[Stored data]
------------------------------

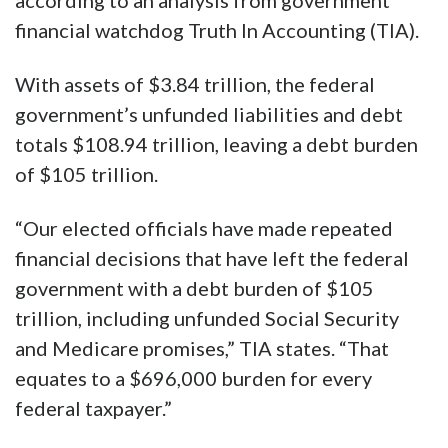
according to an analysis from government
financial watchdog Truth In Accounting (TIA).
With assets of $3.84 trillion, the federal
government’s unfunded liabilities and debt
totals $108.94 trillion, leaving a debt burden
of $105 trillion.
“Our elected officials have made repeated
financial decisions that have left the federal
government with a debt burden of $105
trillion, including unfunded Social Security
and Medicare promises,” TIA states. “That
equates to a $696,000 burden for every
federal taxpayer.”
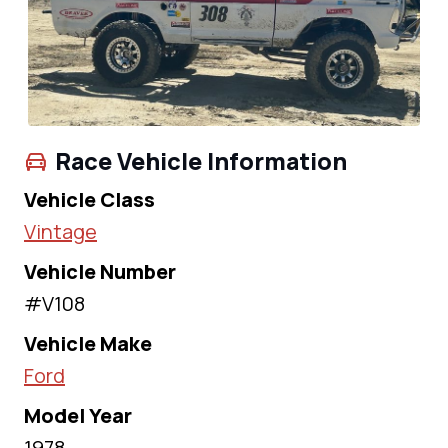
Race Vehicle Information
Vehicle Class
Vintage
Vehicle Number
#V108
Vehicle Make
Ford
Model Year
1978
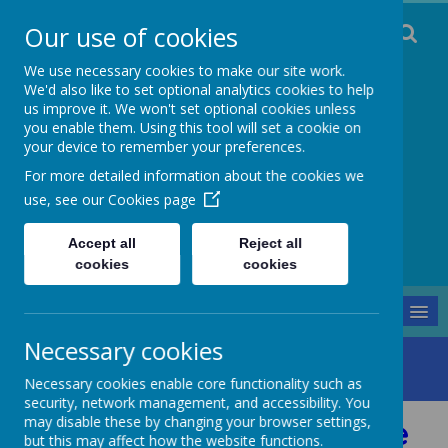
Our use of cookies
We use necessary cookies to make our site work.
We'd also like to set optional analytics cookies to help
us improve it. We won't set optional cookies unless
you enable them. Using this tool will set a cookie on
Staincliffe CE
your device to remember your preferences.
For more detailed information about the cookies we
Junior School
use, see our
Cookies page
Respect, Trust, Courage and Joy
Accept all
Reject all
cookies
cookies
MENU
Necessary cookies
Parents and Pupils
Transition
Parent/Carer MHST Guide
Necessary cookies enable core functionality such as
security, network management, and accessibility. You
may disable these by changing your browser settings,
Parent/Carer MHST Guide
but this may affect how the website functions.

------------------------------

### Work item
Exclude images. Return the data above verbatim.

### Response
according to an analysis from government
financial watchdog Truth In Accounting (TIA).
With assets of $3.84 trillion, the federal
government’s unfunded liabilities and debt
totals $108.94 trillion, leaving a debt burden
of $105 trillion.
“Our elected officials have made repeated
financial decisions that have left the federal
government with a debt burden of $105
trillion, including unfunded Social Security
and Medicare promises,” TIA states. “That
equates to a $696,000 burden for every
federal taxpayer.”
Race Vehicle Information
Vehicle Class
Vintage
Vehicle Number
#V108
Vehicle Make
Ford
Model Year
1978
Our use of cookies
We use necessary cookies to make our site work.
We'd also like to set optional analytics cookies to help
us improve it. We won't set optional cookies unless
you enable them. Using this tool will set a cookie on
Staincliffe CE
your device to remember your preferences.
For more detailed information about the cookies we
Junior School
use, see our
Cookies page
Respect, Trust, Courage and Joy
Accept all
Reject all
cookies
cookies
MENU
Necessary cookies
Parents and Pupils
Transition
Parent/Carer MHST Guide
Necessary cookies enable core functionality such as
security, network management, and accessibility. You
may disable these by changing your browser settings,
Parent/Carer MHST Guide
but this may affect how the website functions.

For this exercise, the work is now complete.